◆ Collected data:
——————————

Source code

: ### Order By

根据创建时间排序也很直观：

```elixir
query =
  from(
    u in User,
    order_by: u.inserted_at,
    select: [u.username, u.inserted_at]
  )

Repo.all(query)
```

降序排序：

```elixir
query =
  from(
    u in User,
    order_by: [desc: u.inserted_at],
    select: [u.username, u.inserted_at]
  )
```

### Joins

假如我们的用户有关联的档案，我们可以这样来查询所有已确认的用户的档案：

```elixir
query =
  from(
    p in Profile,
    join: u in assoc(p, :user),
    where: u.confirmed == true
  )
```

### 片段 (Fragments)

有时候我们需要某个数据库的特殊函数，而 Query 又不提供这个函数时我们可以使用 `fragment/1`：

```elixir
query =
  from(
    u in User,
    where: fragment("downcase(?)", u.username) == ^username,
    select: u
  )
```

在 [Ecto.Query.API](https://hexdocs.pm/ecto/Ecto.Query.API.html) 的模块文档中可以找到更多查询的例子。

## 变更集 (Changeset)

——————————

◆ WORK INSTRUCTION:
Please go through the entries and show every line with the word "where".

◆ EXERCISE RESPONSE:
    where: u.confirmed == true
    where: fragment("downcase(?)", u.username) == ^username,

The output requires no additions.